RECORDS SHOWN
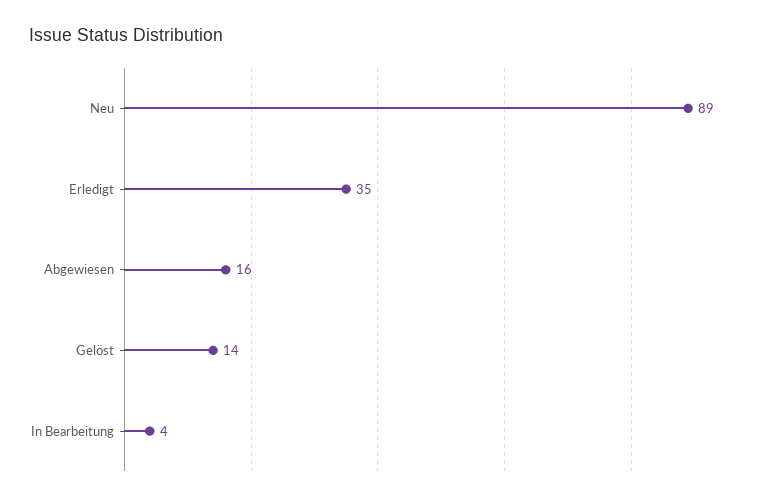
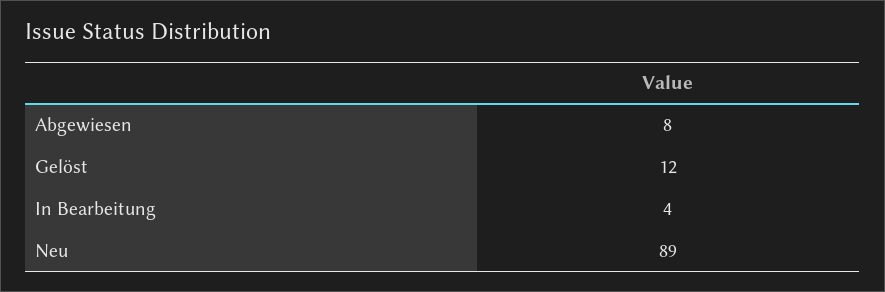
Erledigt: 35 -> none
Abgewiesen: 16 -> 8
Gelöst: 14 -> 12

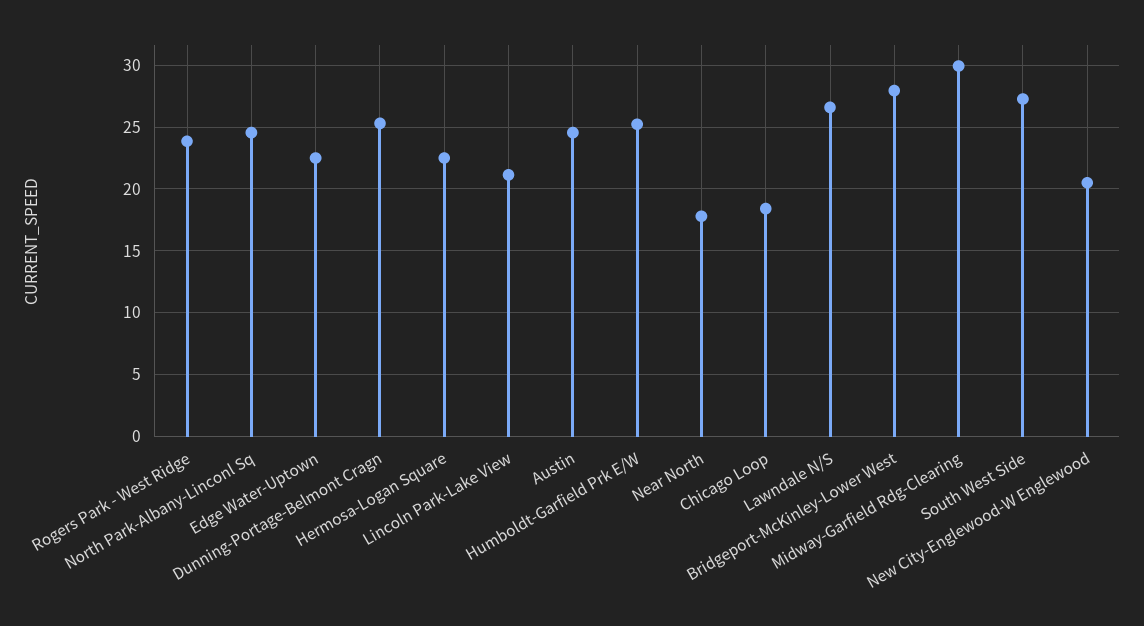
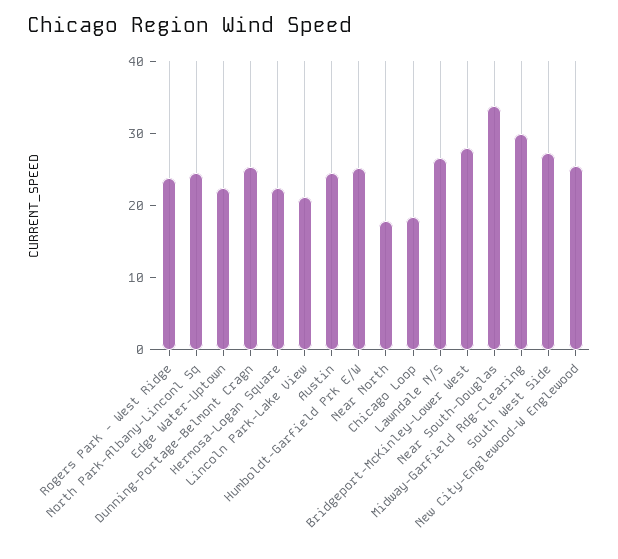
New City-Englewood-W Englewood: 20.5 -> 26
Near South-Douglas: none -> 34

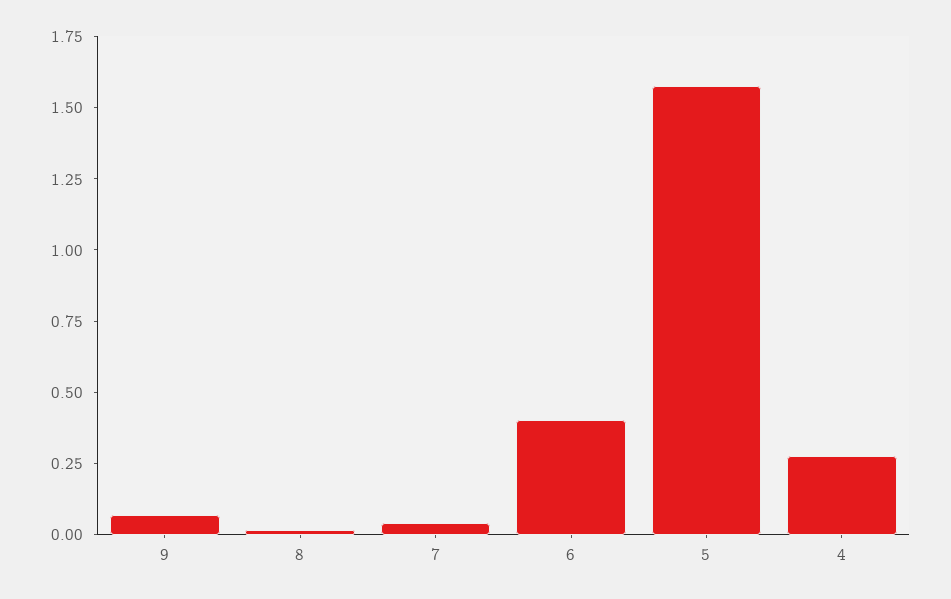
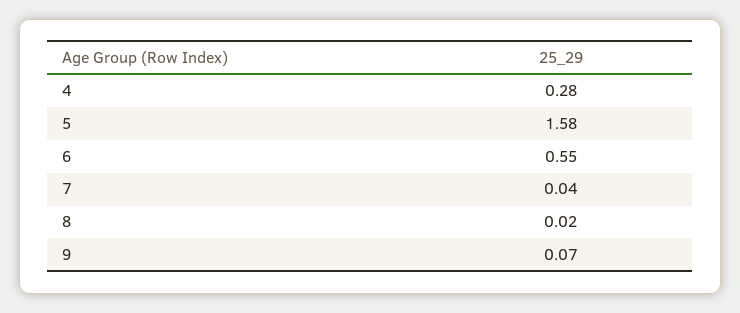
6: 0.4 -> 0.55

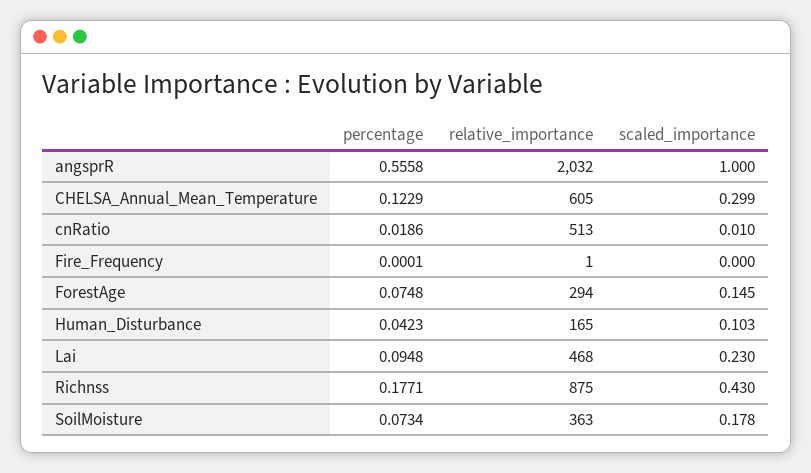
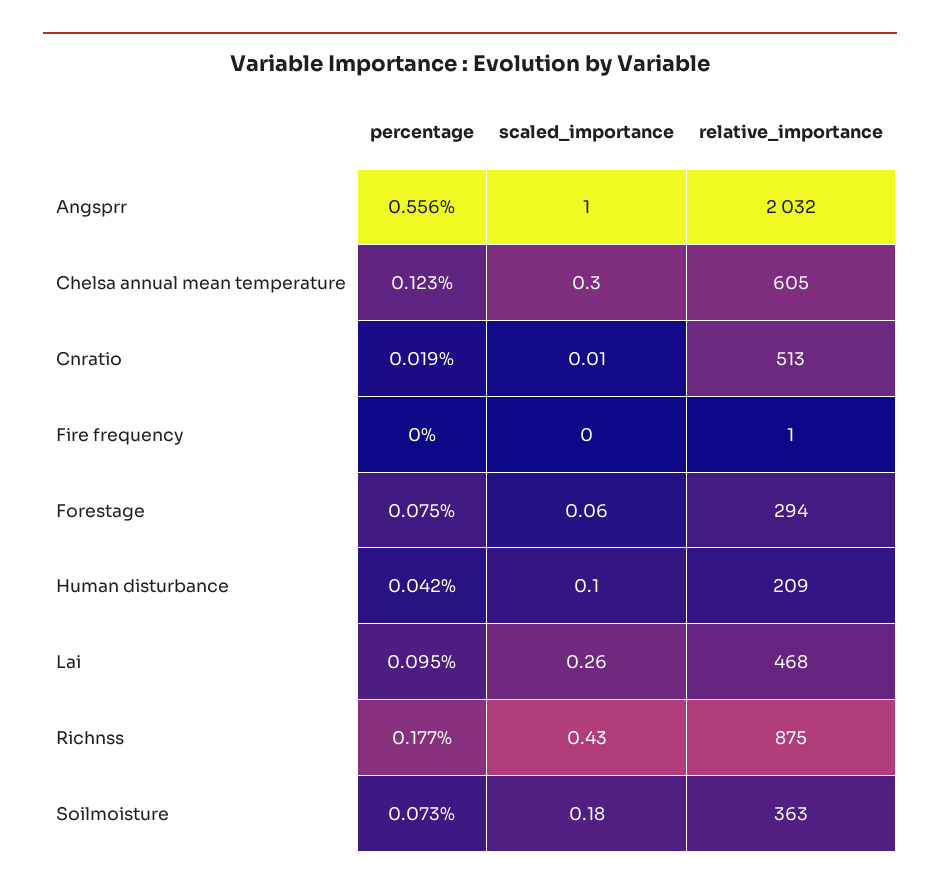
scaled_importance, ForestAge: 0.145 -> 0.06
relative_importance, Human_Disturbance: 165 -> 209
scaled_importance, Lai: 0.23 -> 0.26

TO-DO ITEM
Retype all entries exactly; omit pictures.

ANSWER AREA
Erledigt: 35 -> none
Abgewiesen: 16 -> 8
Gelöst: 14 -> 12

New City-Englewood-W Englewood: 20.5 -> 26
Near South-Douglas: none -> 34

6: 0.4 -> 0.55

scaled_importance, ForestAge: 0.145 -> 0.06
relative_importance, Human_Disturbance: 165 -> 209
scaled_importance, Lai: 0.23 -> 0.26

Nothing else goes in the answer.